As I pointed out a few posts back, I liked the recently unveiled trailer for the 2014 “Godzilla.” It just seems creepy and serious. But someone else posted a few comments HERE that got me thinking about it further, and *if* the film goes in the right direction, it could be *really* good:

I love how they’re evoking the feeling of overwhelming, primordial terror here. The music, the aura of storm and lightning that seems to follow Godzilla. It’s almost Lovecraftian, eldritch in tone. The monster is this titanic, inscrutable and inimical force of nature that’s absolutely terrifying to witness.

The whole subtext of Gojira at his Hadean Eon, Cosmic Horror best is: This Planet is Not Yours, Mankind.

Neat.

The previous American “Godzilla” was just a big dumb animal stomping around New York making a mess.

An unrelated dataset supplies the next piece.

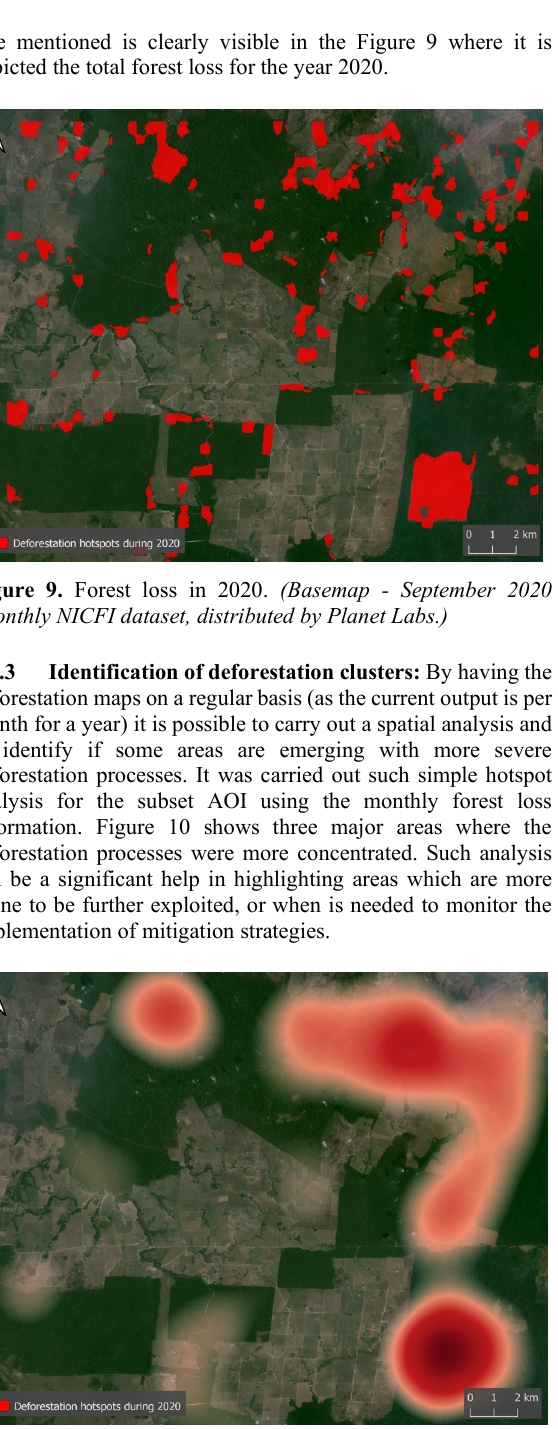
Figure 10. Deforestation hotspots. (Basemap - September 2020 monthly NICFI dataset, distributed by Planet Labs.)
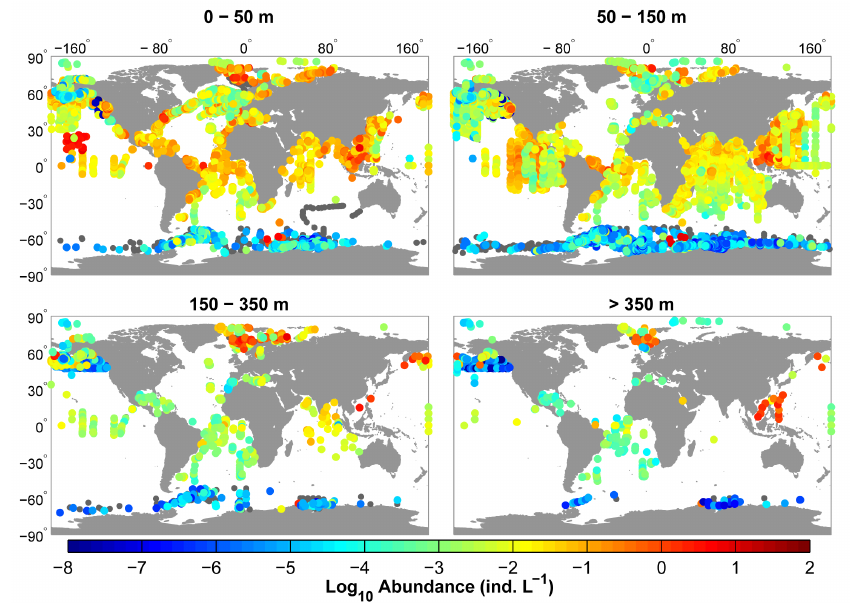
Figure 1. Global distribution of macrozooplankton abundance (ind.L − 1 ) at di ff erent depths. Grey points represent zero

It was not an existential threat; worst came to it, you knew that the USAF could have shoved an AGM-86 up it’s keister and vaporized it with a nuke. I know a lot of people like the Japanese Godzilla movies, but they never seemed to me to be much more than “a guy in a rubber suit stomping around Micro-Tokyo making a mess.” It all seemed terribly silly. But the possibility exists that something really remarkable could be made of it, if the movie makers follow the Lovecraftian “Cosmic Horror” model.

A monster in the Lovecraft mold is a bit different from most. In general, the better ones are more like a force of nature than a traditional monster. A Lovecraftian monster isn’t out to scare you, or hurt you, or kill you… you are beneath its notice. And that’s something that just bugs the hell out of people: when their enemy has so little regard for them that they simply ignore them, people go bonkers. And so a Lovecraftian monster would cause all manner of mayhem, and would threaten the extinction of Man or All Life On Earth… and not even really notice that they are doing it, or care if they did know. It would be simply a matter of clearing the surface off to Cthulhuform the planet to their liking with no more notice taken of us than we’d care about the bacteria wiped out when dusting a tabletop.

Lovecrafts futilitarian  worldview, where all of Man’s great achievements are, at best, making a very slight delaying action against the inevitable victory of cosmic forces of chaos we couldn’t possible hope to understand (never mind defeat) would make a hell of a monster movie. Will “Godzilla” live up to that? Probably not. I had equally high hopes for “Cloverfield” back when nobody knew a thing about it and the possibility still existed that it just might be a Cthulhu Attacks New York movie. But a guy can dream.